Government looks for 'honourable exit' for Ashwani Kumar, Pawan Bansal

Government looks for 'honourable exit' for Ashwani Kumar, Pawan Bansal
New Delhi: Many leaders in the ruling Congress are distancing themselves from the decision to back Law Minister Ashwani Kumar and Railway Minister Pawan Bansal, both tainted by scandal, signalling a divide between the party and the government it leads.

The government has refused to give in to the opposition's demand that the two ministers be sacked and is loath to be to be seen as acting under pressure. It is reportedly considering an "honourable exit" for them. One option is a cabinet reshuffle to smoothly drop them without much ado.

The BJP-led opposition has stalled Parliament every day and told the UPA government that it will allow it to push important legislation like the food security bill, which was tabled yesterday, only when the two ministers resign.   

The Congress is hamstrung.

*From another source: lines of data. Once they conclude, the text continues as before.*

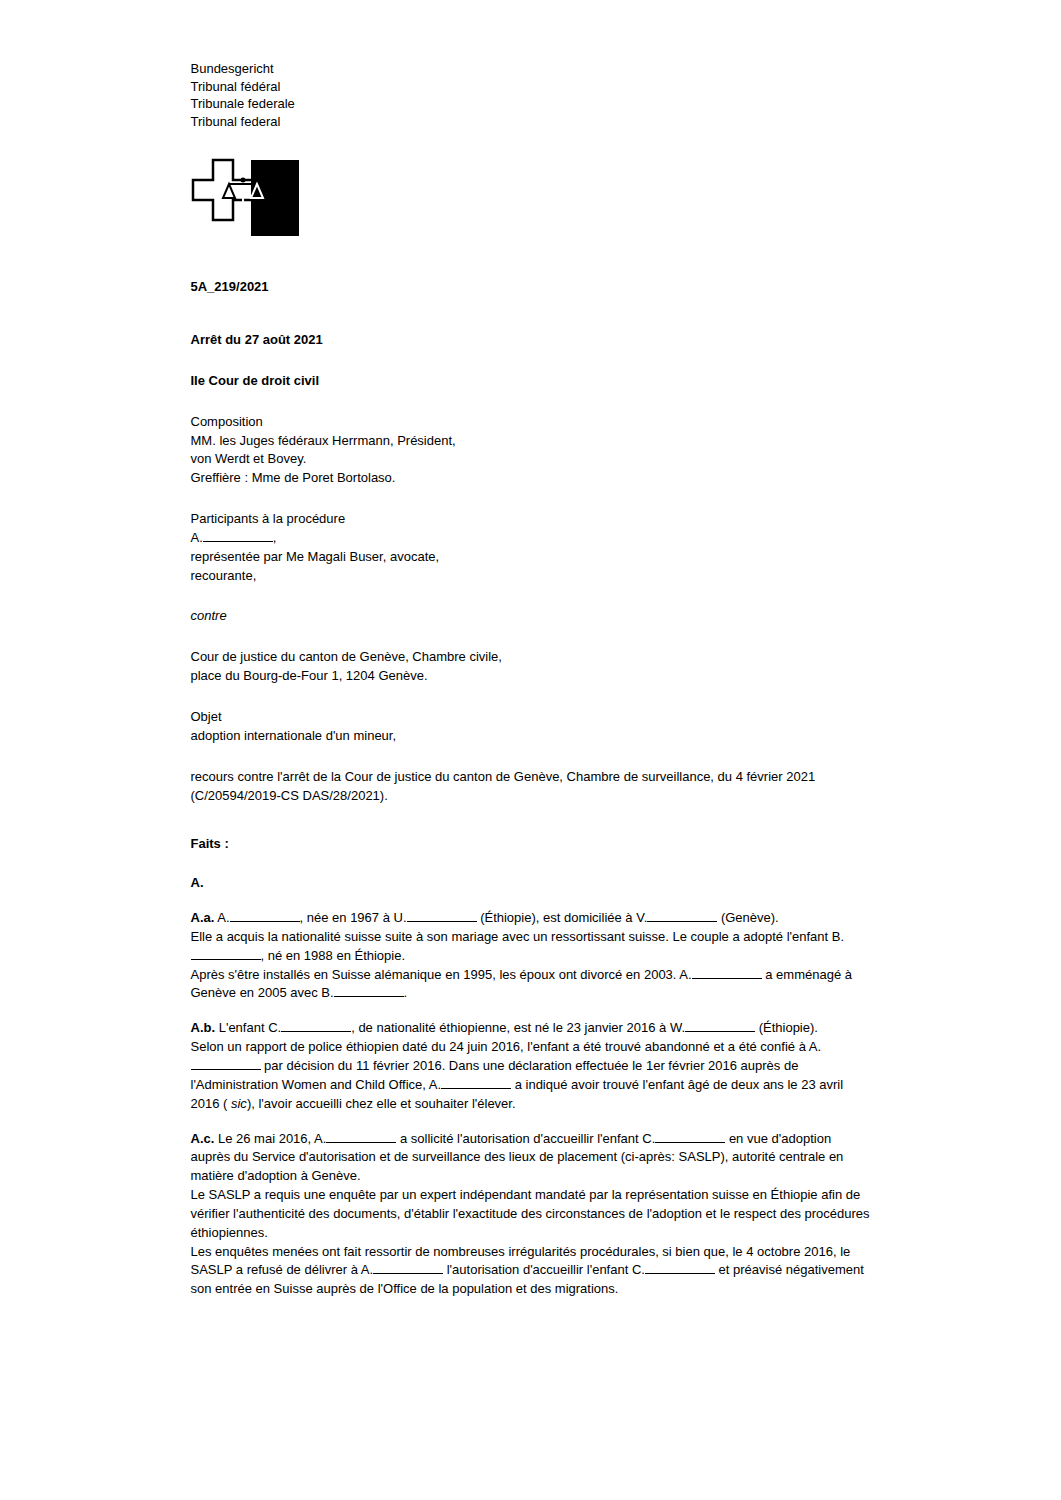Bundesgericht
Tribunal fédéral
Tribunale federale
Tribunal federal
5A_219/2021
Arrêt du 27 août 2021
IIe Cour de droit civil
Composition
MM. les Juges fédéraux Herrmann, Président,
von Werdt et Bovey.
Greffière : Mme de Poret Bortolaso.
Participants à la procédure
A. ,
représentée par Me Magali Buser, avocate,
recourante,
contre
Cour de justice du canton de Genève, Chambre civile,
place du Bourg-de-Four 1, 1204 Genève.
Objet
adoption internationale d'un mineur,
recours contre l'arrêt de la Cour de justice du canton de Genève, Chambre de surveillance, du 4 février 2021 (C/20594/2019-CS DAS/28/2021).
Faits :
A.
A.a. A. , née en 1967 à U. (Éthiopie), est domiciliée à V. (Genève).
Elle a acquis la nationalité suisse suite à son mariage avec un ressortissant suisse. Le couple a adopté l'enfant B. , né en 1988 en Éthiopie.
Après s'être installés en Suisse alémanique en 1995, les époux ont divorcé en 2003. A. a emménagé à Genève en 2005 avec B. .
A.b. L'enfant C. , de nationalité éthiopienne, est né le 23 janvier 2016 à W. (Éthiopie).
Selon un rapport de police éthiopien daté du 24 juin 2016, l'enfant a été trouvé abandonné et a été confié à A. par décision du 11 février 2016. Dans une déclaration effectuée le 1er février 2016 auprès de l'Administration Women and Child Office, A. a indiqué avoir trouvé l'enfant âgé de deux ans le 23 avril 2016 ( sic), l'avoir accueilli chez elle et souhaiter l'élever.
A.c. Le 26 mai 2016, A. a sollicité l'autorisation d'accueillir l'enfant C. en vue d'adoption auprès du Service d'autorisation et de surveillance des lieux de placement (ci-après: SASLP), autorité centrale en matière d'adoption à Genève.
Le SASLP a requis une enquête par un expert indépendant mandaté par la représentation suisse en Éthiopie afin de vérifier l'authenticité des documents, d'établir l'exactitude des circonstances de l'adoption et le respect des procédures éthiopiennes.
Les enquêtes menées ont fait ressortir de nombreuses irrégularités procédurales, si bien que, le 4 octobre 2016, le SASLP a refusé de délivrer à A. l'autorisation d'accueillir l'enfant C. et préavisé négativement son entrée en Suisse auprès de l'Office de la population et des migrations.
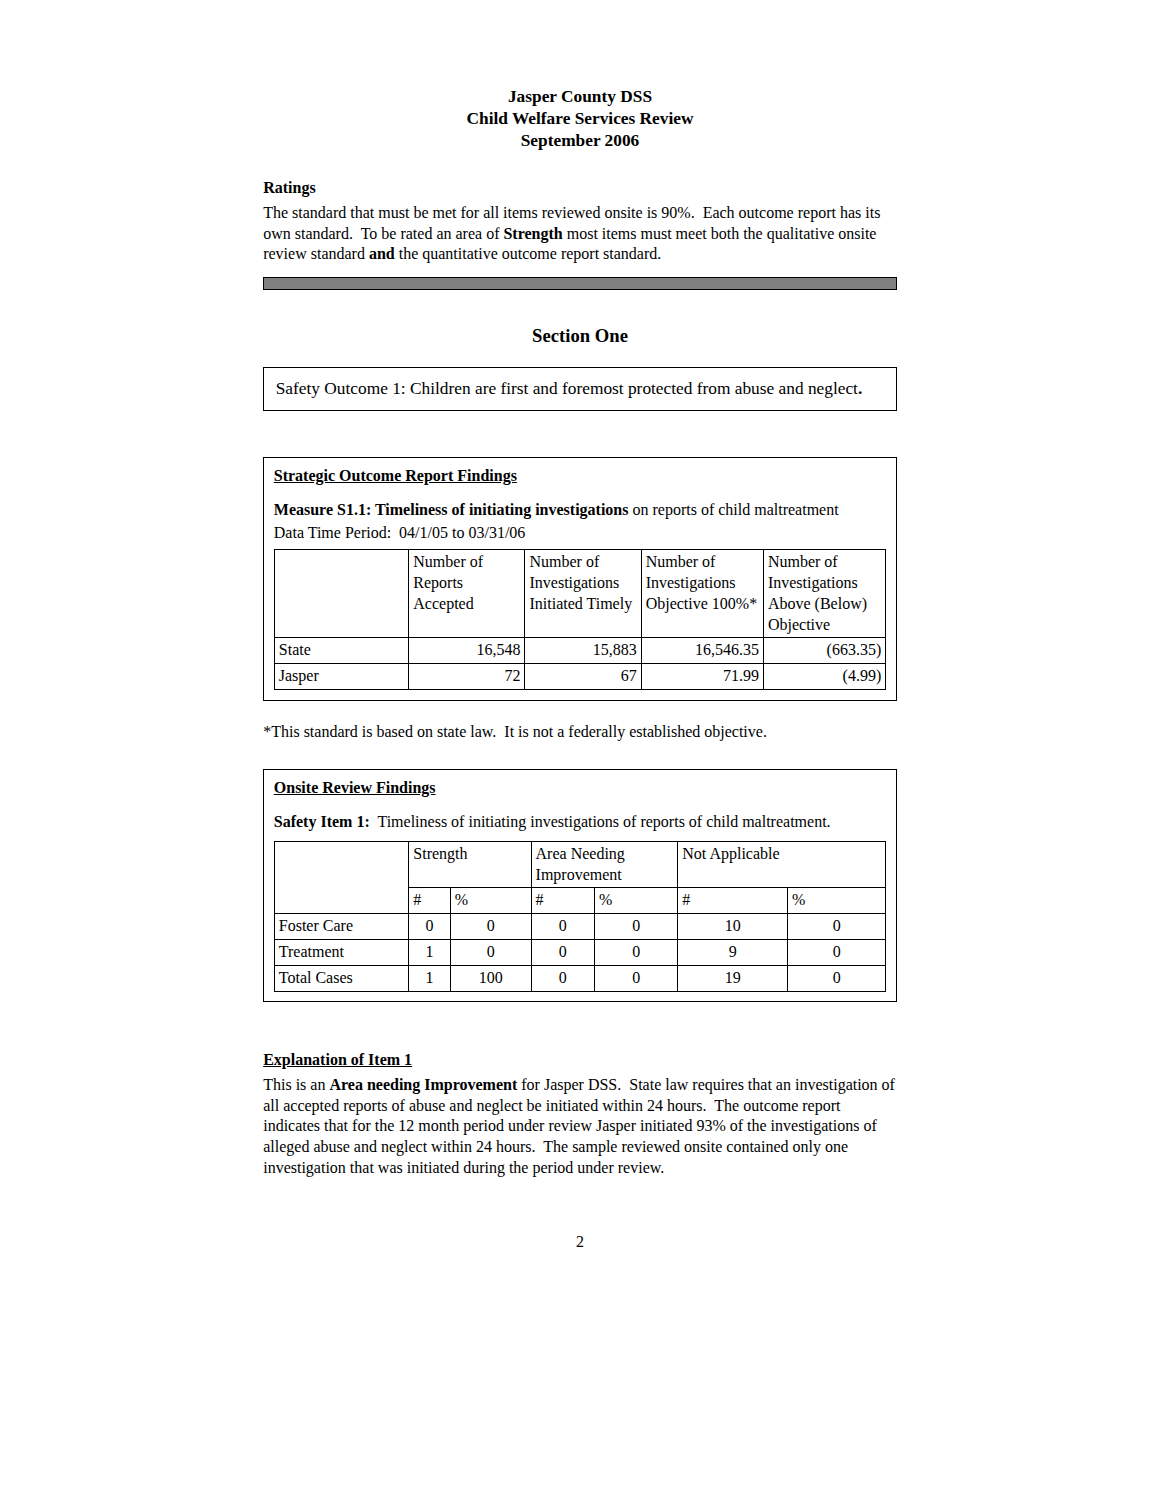Jasper County DSS
Child Welfare Services Review
September 2006
Ratings
The standard that must be met for all items reviewed onsite is 90%. Each outcome report has its own standard. To be rated an area of Strength most items must meet both the qualitative onsite review standard and the quantitative outcome report standard.
Section One
Safety Outcome 1: Children are first and foremost protected from abuse and neglect.
Strategic Outcome Report Findings
Measure S1.1: Timeliness of initiating investigations on reports of child maltreatment
Data Time Period: 04/1/05 to 03/31/06
| | Number of Reports Accepted | Number of Investigations Initiated Timely | Number of Investigations Objective 100%* | Number of Investigations Above (Below) Objective |
| --- | --- | --- | --- | --- |
| State | 16,548 | 15,883 | 16,546.35 | (663.35) |
| Jasper | 72 | 67 | 71.99 | (4.99) |
*This standard is based on state law. It is not a federally established objective.
Onsite Review Findings
Safety Item 1: Timeliness of initiating investigations of reports of child maltreatment.
| | Strength | Area Needing Improvement | Not Applicable |
| --- | --- | --- | --- |
| # | % | # | % | # | % |
| Foster Care | 0 | 0 | 0 | 0 | 10 | 0 |
| Treatment | 1 | 0 | 0 | 0 | 9 | 0 |
| Total Cases | 1 | 100 | 0 | 0 | 19 | 0 |
Explanation of Item 1
This is an Area needing Improvement for Jasper DSS. State law requires that an investigation of all accepted reports of abuse and neglect be initiated within 24 hours. The outcome report indicates that for the 12 month period under review Jasper initiated 93% of the investigations of alleged abuse and neglect within 24 hours. The sample reviewed onsite contained only one investigation that was initiated during the period under review.
2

There are three working days of the Budget session left and it desperately needs to push the Food Security Bill and the Land Acquisition Bill, both key Congress promises and priority for party president Sonia Gandhi and her son and number 2, Rahul Gandhi.

These are also seen as crucial populist measures for the ruling coalition, which has hurtled from one corruption scandal to another, just months before the national election in which it will ask voters for a third consecutive term.

A senior Congress leader emphatically said that the decision to allow the two ministers to continue was taken by the government and the Prime Minister, not by the party.

Mr Kumar is accused of deleting portions from a draft of the CBI's report to the Supreme Court on its investigation into coal block allocations. Two days after he allegedly vetted the draft, the CBI submitted its report to the court in sealed cover implying confidentiality. The Supreme Court has called it an "erosion of faith."

Mr Bansal finds himself in a spot after his nephew was allegedly caught accepting a bribe from a man looking for a plum position on a railway board.